Selasa, 09 Mei 2017  |  Penulis/Sumber : Ahmad Solikan Aji, SH

Soal Pembubaran HTI Harusnya Pemerintah Lakukan Prosedur Sesuai UU

Pemerintah harus mengacu pada UU tentang Ormas jika ingin bubarkan ormas yang berbadan hukum


Pemerintah telah secara resmi membubarkan organisasi kemasyarakatan (Ormas) Hizbut Tahrir Indonesia (HTI). Pengumuman pembubaran HTI itu disampaikan oleh Menko Polhukam Wiranto dalam konferensi pers di kantor Kemenko Polhukam, Jakarta, Senin (8/5) kemarin.

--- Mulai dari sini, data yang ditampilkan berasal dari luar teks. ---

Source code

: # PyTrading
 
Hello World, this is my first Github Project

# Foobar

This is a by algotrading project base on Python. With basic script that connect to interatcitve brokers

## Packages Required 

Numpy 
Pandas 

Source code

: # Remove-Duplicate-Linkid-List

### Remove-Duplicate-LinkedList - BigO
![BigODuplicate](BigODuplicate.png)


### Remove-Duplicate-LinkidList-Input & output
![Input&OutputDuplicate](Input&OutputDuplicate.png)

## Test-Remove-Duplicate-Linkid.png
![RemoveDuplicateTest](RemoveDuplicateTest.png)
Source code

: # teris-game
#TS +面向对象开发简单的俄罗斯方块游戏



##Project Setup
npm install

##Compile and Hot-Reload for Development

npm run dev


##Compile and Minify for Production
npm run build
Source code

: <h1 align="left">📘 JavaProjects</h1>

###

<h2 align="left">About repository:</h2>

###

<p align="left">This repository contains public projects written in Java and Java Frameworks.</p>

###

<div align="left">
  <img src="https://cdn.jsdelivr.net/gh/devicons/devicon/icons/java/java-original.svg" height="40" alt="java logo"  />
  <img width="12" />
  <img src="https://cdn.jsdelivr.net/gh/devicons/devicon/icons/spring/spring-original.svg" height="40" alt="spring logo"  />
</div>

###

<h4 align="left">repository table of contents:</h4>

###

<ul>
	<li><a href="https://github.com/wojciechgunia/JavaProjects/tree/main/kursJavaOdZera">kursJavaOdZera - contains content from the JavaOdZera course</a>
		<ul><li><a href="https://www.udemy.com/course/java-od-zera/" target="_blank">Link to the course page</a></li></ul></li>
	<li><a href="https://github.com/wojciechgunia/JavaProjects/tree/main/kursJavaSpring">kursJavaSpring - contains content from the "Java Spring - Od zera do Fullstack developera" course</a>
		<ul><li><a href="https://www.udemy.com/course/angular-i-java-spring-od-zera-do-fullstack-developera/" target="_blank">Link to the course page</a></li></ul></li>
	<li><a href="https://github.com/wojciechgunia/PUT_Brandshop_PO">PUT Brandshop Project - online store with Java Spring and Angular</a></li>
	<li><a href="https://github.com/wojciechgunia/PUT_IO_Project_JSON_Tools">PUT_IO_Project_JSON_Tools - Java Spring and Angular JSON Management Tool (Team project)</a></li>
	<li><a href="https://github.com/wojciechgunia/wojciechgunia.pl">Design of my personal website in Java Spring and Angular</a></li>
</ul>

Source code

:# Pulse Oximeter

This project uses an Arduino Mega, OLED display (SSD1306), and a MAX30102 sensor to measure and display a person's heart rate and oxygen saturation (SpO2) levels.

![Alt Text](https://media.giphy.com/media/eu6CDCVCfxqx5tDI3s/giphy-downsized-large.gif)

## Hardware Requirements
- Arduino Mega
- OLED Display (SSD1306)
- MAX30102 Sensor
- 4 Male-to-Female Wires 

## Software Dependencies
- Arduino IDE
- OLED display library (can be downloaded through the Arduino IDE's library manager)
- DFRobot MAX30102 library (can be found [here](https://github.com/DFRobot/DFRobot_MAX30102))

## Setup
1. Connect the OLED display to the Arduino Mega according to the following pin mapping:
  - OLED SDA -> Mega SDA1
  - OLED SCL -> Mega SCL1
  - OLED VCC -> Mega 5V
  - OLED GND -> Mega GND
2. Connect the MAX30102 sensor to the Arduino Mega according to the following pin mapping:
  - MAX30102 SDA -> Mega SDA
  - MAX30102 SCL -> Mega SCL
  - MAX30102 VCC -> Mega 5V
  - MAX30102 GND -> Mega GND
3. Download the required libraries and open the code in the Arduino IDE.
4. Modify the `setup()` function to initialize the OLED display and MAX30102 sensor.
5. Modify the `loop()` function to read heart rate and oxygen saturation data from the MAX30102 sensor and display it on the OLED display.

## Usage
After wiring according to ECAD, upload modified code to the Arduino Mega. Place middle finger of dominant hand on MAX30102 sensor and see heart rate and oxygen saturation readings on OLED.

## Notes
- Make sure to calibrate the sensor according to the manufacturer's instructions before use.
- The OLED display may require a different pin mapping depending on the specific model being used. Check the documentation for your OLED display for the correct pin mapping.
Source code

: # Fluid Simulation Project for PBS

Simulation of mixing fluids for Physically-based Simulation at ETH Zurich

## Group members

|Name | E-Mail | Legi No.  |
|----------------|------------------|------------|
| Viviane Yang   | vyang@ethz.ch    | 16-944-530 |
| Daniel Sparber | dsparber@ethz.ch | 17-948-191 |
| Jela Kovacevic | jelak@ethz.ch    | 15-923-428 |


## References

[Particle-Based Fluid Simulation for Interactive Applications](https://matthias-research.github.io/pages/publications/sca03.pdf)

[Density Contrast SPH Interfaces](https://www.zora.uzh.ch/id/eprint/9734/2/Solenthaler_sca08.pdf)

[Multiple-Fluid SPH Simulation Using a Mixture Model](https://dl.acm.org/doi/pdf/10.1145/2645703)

Dalam penjelasannya, Menko Polhukam menegaskan, kegiatan yang dilaksanakan HTI terindikasi kuat telah bertentangan dengan tujuan, azas, dan ciri yang berdasarkan Pancasila dan UUD Negara Republik Indonesia tahun 1945 sebagaimana diatur dalam Undang-Undang Nomor 17 Tahun 2013 tentang Ormas.


Wiranto menyebut aktivitas yang dilakukan HTI nyata-nyata telah menimbulkan benturan di masyarakat yang dapat mengancam keamanan dan ketertiban masyarakat, serta membahayakan keutuhan NKRI (Negara Kesatuan Republik Indonesia).


Namun, soal pembubaran ormas yang berbadan hukum mustinya pemerintah dalam membubarkan suatu ormas harus mengacu pada aturan yang berlaku, yaitu UU tentang Ormas. Bukan membubarkan dahulu baru dilakukan langkah hukum kemudian. Jangan sampai pemerintah dalam hal membubarkan ormas tidak sesuai dengan prosedur yang ada dalam undang-undang (Ilegal).


Berdasarkan UU Nomor 17/2013 tentang Ormas, pemerintah dapat membubarkan ormas jika larangan yang diatur UU Ormas tersebut dilanggar, diantaranya:

  • melakukan tindakan permusuhan terhadap suku, agama, ras, atau golongan.
  • melakukan penyalahgunaan, penistaan, atau penodaan terhadap agama yang dianut di Indonesia.
  • melakukan kegiatan separatis yang mengancam kedaulatan Negara Kesatuan Republik Indonesia.
  • melakukan tindakan kekerasan, mengganggu ketenteraman dan ketertiban umum, atau merusak fasilitas umum dan fasilitas sosial.
  • melakukan kegiatan yang menjadi tugas dan wewenang penegak hukum sesuai dengan ketentuan
  • dilarang menganut, mengembangkan, serta menyebarkan ajaran atau paham yang bertentangan dengan Pancasila.

 

Adapun tahapan atau mekanisme pembubaran ormas yang diatur dalam UU Ormas didahului oleh tiga peringatan, yaitu:

  • peringatan tertulis kesatu.
  • peringatan tertulis kedua.
  • peringatan tertulis ketiga.



Kemudian proses pembubaran diajukan ke pengadilan oleh jaksa. Dalam hal ini pengadilan wajib memutus dalam waktu maksimal 60 hari, yang dapat diperpanjang 20 hari atas persetujuan Ketua Mahkamah Agung (MA).



Adapun, Putusan Pengadilan Negeri sebagaimana dimaksud dalam Pasal 71 hanya dapat diajukan upaya hukum kasasi, sebagaimana bunyi Pasal 73 Ayat(1) Pemohon diberi waktu mengajukan kasasi maksimal 28 hari.



Setelah itu, MA mengadili proses kasasi itu maksimal 60 hari kerja. Kemudian putusan atau vonis dikirim ke PN maksimal 20 hari kerja. Barulah setelah berkekuatan hukum tetap, ormas itu resmi bubar.



Sanksi pencabutan status badan hukum dijatuhkan setelah adanya putusan pengadilan yang telah memperoleh kekuatan hukum tetap mengenai pembubaran ormas berbadan hukum.


Pelaksana pencabutan sanksi adalah menteri yang menyelenggarakan urusan pemerintahan di bidang hukum dan hak asasi manusia.